Had the first public brick not fallen with Dotto, the scandals which kept big-money game shows from television for nearly 15 years would have surely started with allegations against another show. The deceptive practices of coaching and rigging, which bore more resemblance to the booking of pro wrestling matches rather than scripting dramatic programs, were learned by producers and question writers from peers on other shows. Herb Stempel had already talked long before Ed Hilgemeier revealed his discovery of a notebook. Charles “Stoney” Jackson of The $64,000 Challenge was a minister and ready to come clean.

Before the grand jury began its probe, before Congress felt compelled to conduct hearings, before a Television Quiz Show Act was written in 1962 to make rigging a competitive broadcast contest a felony, parents were the first ones who had to deal with the scandals. Many of the fans of these shows, particularly Dotto with its connect-the-dots game, were children who were home from school for the summer. This was August. In more than a few U.S. cities, youngsters cried at the loss of Dotto and parents, most of whom had themselves never experienced the scenario of grown adults cheating, were at a loss as to how to explain it. They had spent time teaching their children to play games honestly.
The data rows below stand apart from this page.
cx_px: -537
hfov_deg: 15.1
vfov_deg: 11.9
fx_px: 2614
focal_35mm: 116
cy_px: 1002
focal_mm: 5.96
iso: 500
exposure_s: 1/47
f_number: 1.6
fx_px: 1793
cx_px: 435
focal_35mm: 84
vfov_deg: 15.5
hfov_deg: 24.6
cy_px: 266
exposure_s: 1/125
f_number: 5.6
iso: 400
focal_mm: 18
Some of the shows tarnished by the scandals were given second chances in later decades. Tic Tac Dough became an enormous success in the ’70s and ’80s as an honest show. Treasure Hunt, which had seen its producers receive financial kickbacks, was reformatted into a four-year hit of the mid-’70s. The $128,000 Question, an attempt to recapture the days of Hal March, limped through two unspectacular years from 1976-78. Twenty-One was prematurely canceled by NBC in 2000 after delivering respectable ratings when network executives simply decided they did not want the show. In 2000, reports surfaced of a possible revival of Dotto. At one point, Wendell Niles Jr.—son of a former television announcer—attempted to repackage the show. The effort went nowhere.
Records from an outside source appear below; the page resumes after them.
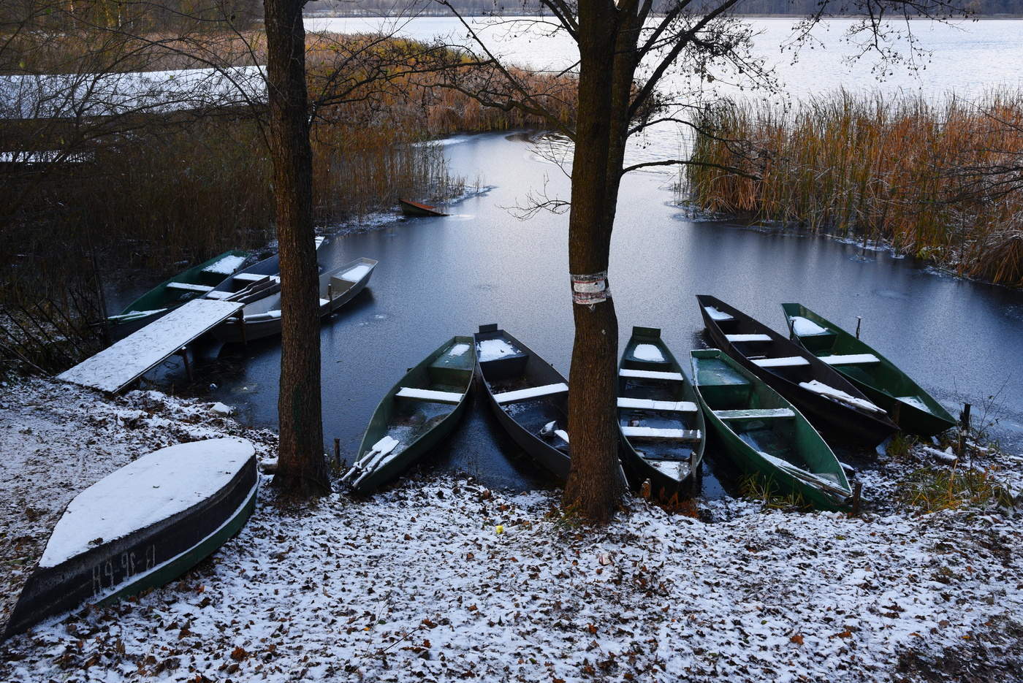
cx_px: 512
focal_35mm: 30
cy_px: 342
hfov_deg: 61.9
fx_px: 853
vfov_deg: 43.7
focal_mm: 30
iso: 400
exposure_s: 1/125
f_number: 11
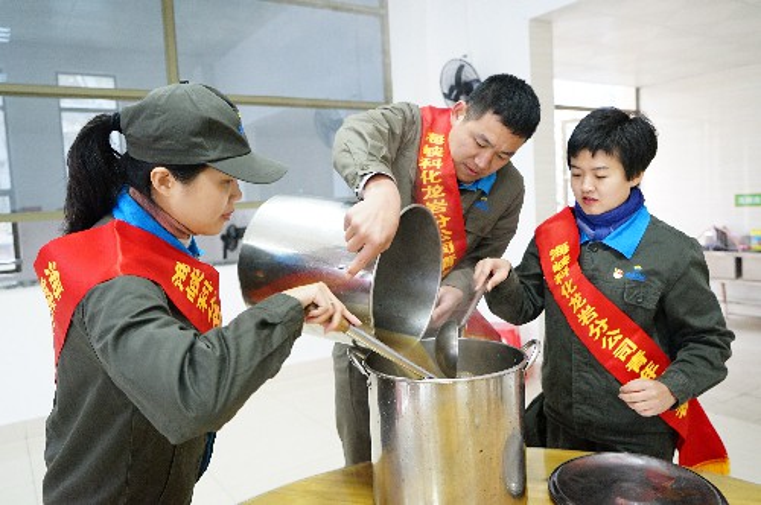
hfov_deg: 65.5
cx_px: 380
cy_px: 252
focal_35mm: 28
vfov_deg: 46.3
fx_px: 591
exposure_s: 1/50
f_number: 4
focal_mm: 28
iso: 5000
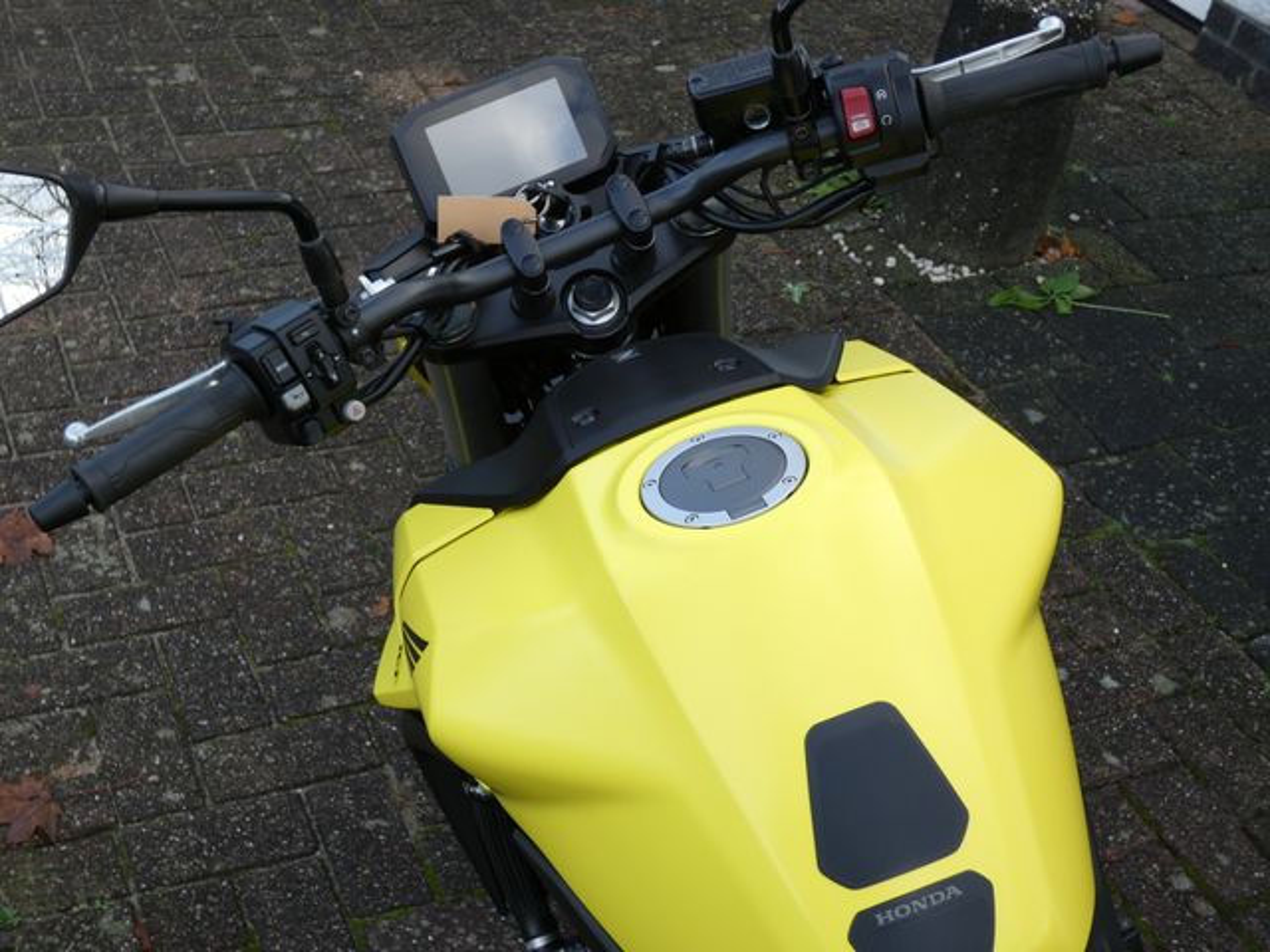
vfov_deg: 30.3
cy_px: 476
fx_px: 1761
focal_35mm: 48
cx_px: 635
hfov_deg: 39.7
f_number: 3.8
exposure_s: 1/80
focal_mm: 8.6
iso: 100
As for two other key figures, Hilgemeier and Kimball-Slatin both faded into oblivion. According to attorney Stone’s 1992 book, Slatin received $2,666 in payments from Frank Cooper Associates as a payoff to keep quiet about the Winn notebook until she was subpoenaed by the grand jury. Hilgemeier threatened a lawsuit against Jack Paar after jockey Billy Pearson, a megawinner on the $64,000 quizzes, accused the Dotto whistleblower of blackmail on Paar’s Tonight Show. Hilgemeier, who aspired to a show business career and failed to find success in the industry, was never again used as a contestant on a television game show.